I looked at my little girl, and I came to a decision. “You’re right,” I told her. “You deserve your own room.” I turned to Rita to tell her what I had decided, but she had leaned back against the edge of the table and closed her eyes again, and her head was swaying gently, her mouth open and her hands clasped in her lap.
“Rita?” I said.
She jerked upright and her eyes popped open wide. “Oh!” she said. “Oh, my God, you scared me.”
“I’m sorry,” I said. “About the house?”
“Yes,” she said, and she frowned. “Brian says— Oh, I hope you don’t mind,” she said, and she looked a little bit guilty. “I talked to him first? Because, you know, his job.” She fluttered a hand again and it bumped against the edge of the table. “Ouch,” she said.
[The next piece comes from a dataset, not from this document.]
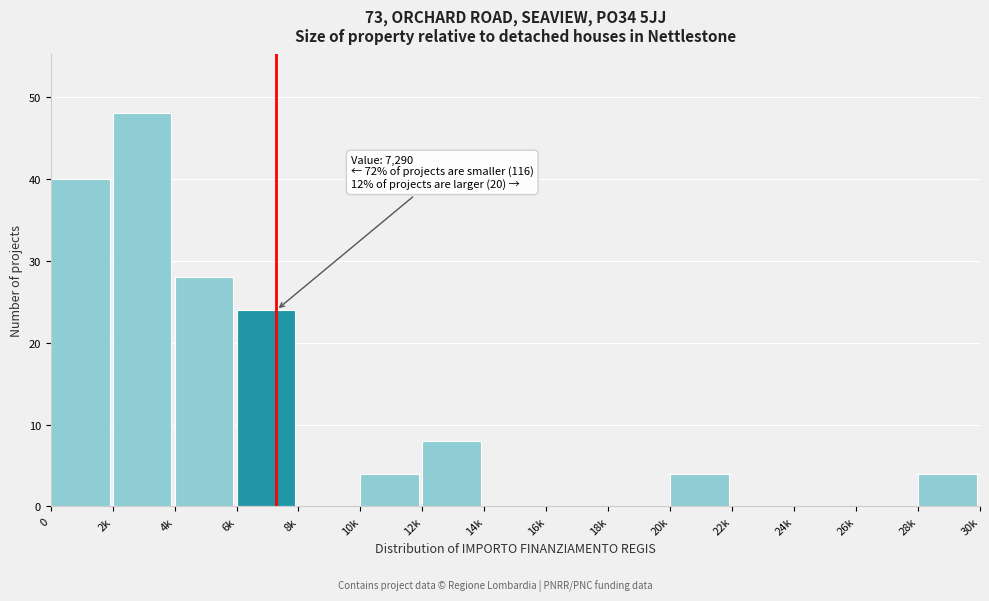

Reading left to right, what are all the values shown in this chart?

0=40	2k=48	4k=28	6k=24	8k=0	10k=4	12k=8	14k=0	16k=0	18k=0	20k=4	22k=0	24k=0	26k=0	28k=4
“Yes,” I said, with soothing encouragement. “You talked to Brian. That’s good.”
“It is good,” she said. “He Is Good. He knows really what ups. Wha’s up. With houses. Right now, I mean.” “Yes, he does.”
“He’s going to help us,” she said. “Find, find …”
“Find a house,” I said.
Rita shook her head slowly and then closed her eyes. I waited, but nothing happened. “I’m sorry,” she said at last, very softly. “I think I need to go lie down.” She got up from the bench; the empty wineglass fell to the ground and the stem snapped off, but Rita didn’t notice. She stood there, swayed for a moment, and then meandered back into the house.
“Well, then,” I said to Lily Anne. “I guess we’re moving.”
Lily Anne bounced. “Da,” she said firmly.
I stood up and carried her into the house to make a telephone call; it looked like it was pizza night after all.